Cell type	IndModel.adj.pval	Late.pathology.mean	Early.pathology.mean	IndModel.FC	MixedModel.z	MixedModel.p	DEGs.Ind.Model	DEGs.Ind.Mix.models
EX	1.01E-07	0.09445273	0.100376788	−0.087761279	0.544891865	0.585827892	False	False
IN	1.24E-07	0.072740517	0.064444927	0.174692386	0.712095737	0.476405494	False	False
AST	0.976687979	0.039483977	0.043085957	−0.125950428	0.404941407	0.685520581	False	False
Oli	0.28765617	0.02858149	0.029365221	−0.039027361	0.82582097	0.408905657	False	False
Opc	0.629135398	0.044360541	0.044510058	−0.004854422	0.501957966	0.615697089	False	False
Mic	0.89908377	0.034652334	0.044636471	−0.365270416	0.157557825	0.874805239	False	False

EX, excitatory neurons; IN, inhibitory neurons; AST, astrocytes; Oli, oligodendrocytes; Opc, oligodendrocyte precursor cells; Mic, microglia.

In their analysis, Peng and Zhao (4) also describe that TOM1 expression is higher in microglia from patients with AD versus controls. This conclusion seems to be based solely on the IndModel.FC since IndModel.adj.pvals are clearly not significant. Peng and Zhao (4) also do not take into consideration other cell types when discussing TOM1 levels, including inhibitory neurons, astrocytes, oligodendrocytes, and oligodendrocyte progenitor cells. TOM1 levels are not significantly altered in these cells; however, when IndModel.FC is used to assess changes in gene expression, it shows reductions in TOM1 levels in most cells in subjects with early and late AD versus controls. By extrapolating this analysis, one could suggest that expression of TOM1 in individual cell types is differentially altered by AD and its overall levels would depend on the sum of individual cellular changes. As the bulk RNAseq data in the single-cell transcriptomic study were not directly accessible, we determined the overall TOM1 levels using the normalized bulk data from the Mayo Clinic Pilot RNAseq study (AMP-AD: syn3157268) (6).
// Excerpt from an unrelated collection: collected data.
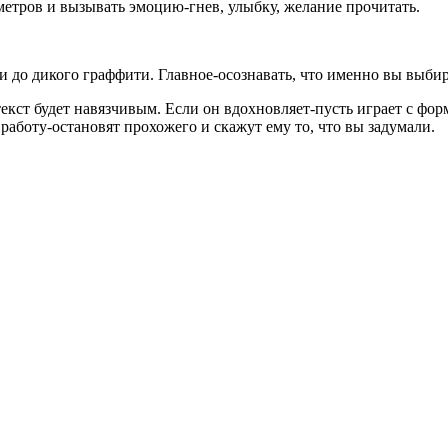
метров и вызывать эмоцию-гнев, улыбку, желание прочитать.
ии до дикого граффити. Главное-осознавать, что именно вы выби
текст будет навязчивым. Если он вдохновляет-пусть играет с фо
 работу-остановят прохожего и скажут ему то, что вы задумали.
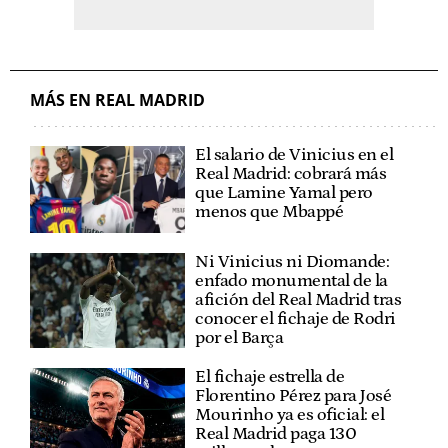
MÁS EN REAL MADRID
El salario de Vinicius en el
Real Madrid: cobrará más
que Lamine Yamal pero
menos que Mbappé
Ni Vinicius ni Diomande:
enfado monumental de la
afición del Real Madrid tras
conocer el fichaje de Rodri
por el Barça
El fichaje estrella de
Florentino Pérez para José
Mourinho ya es oficial: el
Real Madrid paga 130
The Mayo Clinic study was performed in the temporal cortex of subjects with AD and non-AD controls and quantification of TOM1 expression demonstrated an overall reduction in AD (Fig. 1). Whether changes in RNA levels in individual cell populations or brain regions translate to changes in protein levels still needs further investigation. Considering the important role of TOM1 in regulating endocytic processes that counterbalance proinflammatory responses and β-amyloid (Aβ) deposition (1, 2), more studies are clearly needed to better address the levels and role of TOM1 in AD.

Fig. 1.

Quantification of TOM1 expression in the temporal cortex of AD and non-AD controls. N, non-AD controls; AD, Alzheimer’s disease.

Table 2.

Differential expression of TOM1 between no-pathology and early-pathology groups

Cell type	IndModel.adj.pval	No.pathology.mean	Early.pathology.mean	IndModel.FC	MixedModel.z	MixedModel.p	DEGs.Ind.Model	DEGs.Ind.Mix.models
EX	6.14E-23	0.128393338	0.146853039	0.193802782	1.80129363	0.071656611	False	False
IN	1.59E-06	0.083380531	0.082797952	−0.010115485	−0.149499593	0.881159431	False	False
AST	0.393241093	0.057524363	0.043917183	−0.389387572	−1.013670654	0.310739931	False	False
Oli	0.281710458	0.031353627	0.027925276	−0.167060773	−1.758587131	0.07864766	False	False
Opc	0.835254702	0.047857848	0.044720057	−0.097833498	0.441953455	0.658522888	False	False
Mic	0.979582704	0.035452366	0.042145693	0.249503325	0.592315396	0.553639408	False	False

EX, excitatory neurons; IN, inhibitory neurons; AST, astrocytes; Oli, oligodendrocytes; Opc, oligodendrocyte precursor cells; Mic, microglia.